Quoted passage
______________________________

0

I have been asked to do this on git hub

"It looks like you didn't configure your git correctly so your commit is associated with an anonymous user:"

I am new to open source and git can anyone please help me out also after making the changes in the git settings do. I need to git push it again or only need to git commit it.

  • Which git client are you using? If you are using the git cli, then see here: https://stackoverflow.com/questions/46941346/how-to-know-the-git-username-and-email-saved-during-configuration. See the top answer first and then the question. – TheIceBear Oct 04 '21 at 19:22
  • I have completed whatever was listed their, Now do I need to push my changes again to the repo? – Ayush Singh Bhadoria Oct 04 '21 at 19:28
  • Future commits will have the right configuration. I would not ask you to commit again if I was the maintainer on the repo you are working on. It doesn't make sense to commit again unless you first delete what you already pushed. Ask the same person if you are unsure. – TheIceBear Oct 04 '21 at 19:35
  • The owner of the repo has asked me to commit again because I haven't abided by the commits messages guideline. Now my question is in my local machine I, already have an updated file which I made 2 days ago, so when I open my terminal do I only need to choose that repo using cd and git commit -m "---" and then git push or there's something else I should do. what will happen to that old commit then? I am just completely perplexed. – Ayush Singh Bhadoria Oct 04 '21 at 20:28
  • It might be the configuration on git and the git hub is not match each other. Could you please confirm that and check again... – Xab Ion Oct 04 '21 at 20:42
  • sorry I don't get it ? – Ayush Singh Bhadoria Oct 04 '21 at 20:45
  • It could be helpful for you. https://crunchify.com/how-to-git-change-commit-email-and-username-fix-unrecognized-author-commit-message-on-github/ – Xab Ion Oct 04 '21 at 20:48

1 Answers1

1

You seem to have multiple questions here, possibly including:

StackOverflow guidelines say that you should stick to one question per Q&A, so let's focus on this one:

The owner of the [GitHub] repo has asked me to commit again because I haven't abided by the commits messages guideline. Now my question is in my local machine I, already have an updated file which I made 2 days ago, so when I open my terminal do I only need to choose that repo using cd and git commit -m "---" and then git push or there's something else I should do. what will happen to that old commit then? I am just completely perplexed.

Git is a big system and there is a lot to know about it, but to get you started, let's do a quick overview:

  1. Git is all about commits. Git is not about files, although commits store files. Git is not about branches either, although branch names help us find commits. The commit is the reason Git exists: everything else Git does is in service of finding, using, and making new commits.

  2. To achieve this, Git itself is largely a system comprising two databases.

______________________________

Information provided
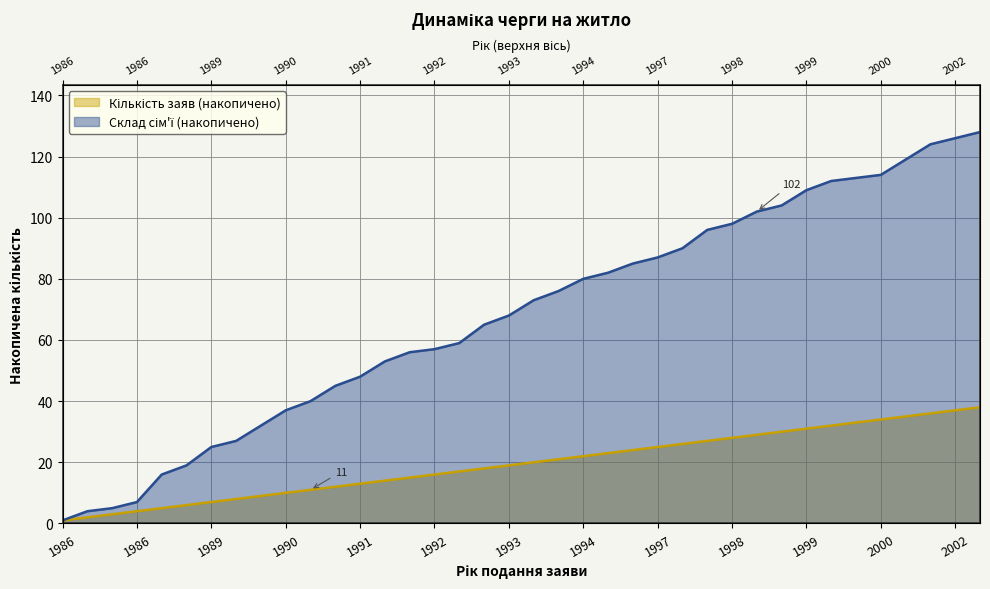

True or false: Склад сім'ї (накопичено) and Кількість заяв (накопичено) intersect in this chart.

False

______________________________

Problem A
Translate this sentence from the git thread into Spanish: "Git is not about branches either, although branch names help us find commits."
Problem B
Write the next part of the answer in the git thread, starting after its last sentence about the two databases.
The material is not needed here.

Reply A
Git tampoco se trata de ramas, aunque los nombres de las ramas nos ayudan a encontrar commits.

Reply B
    One—usually the biggest by far—contains commit objects and other supporting objects. These objects, including the commits, have numbers, but the numbers aren't simple counting numbers: they don't go "commit #1", then "commit #2", then 3 and 4 and so on. Instead, each commit gets a unique, but very large, number, expressed in hexadecimal, that looks random (but really isn't).

    These random-looking numbers are pretty useless to humans, who can't keep them straight. So Git provides a second, usually much smaller database, that maps names—such as branch names—to commit hash ID numbers.

    There's a peculiar thing about these databases. When you use git clone, you make a copy of the big database, with all the commit objects and other objects. You, with your Git repository, will eventually share commits you store in your database with them—with their Git repository and their commit database. So the commits get shared. But you don't actually make a copy of the names database. Instead, you get your own separate names database, with different names in it. These names do not get shared, at least, not exactly.

Again, what you're going to do is make new commits. You already made one. They don't like something about that one commit, so you're going to have to make at least one more. You also mentioned that you:

already have an updated file ...

which I take to mean updated since the last commit you made.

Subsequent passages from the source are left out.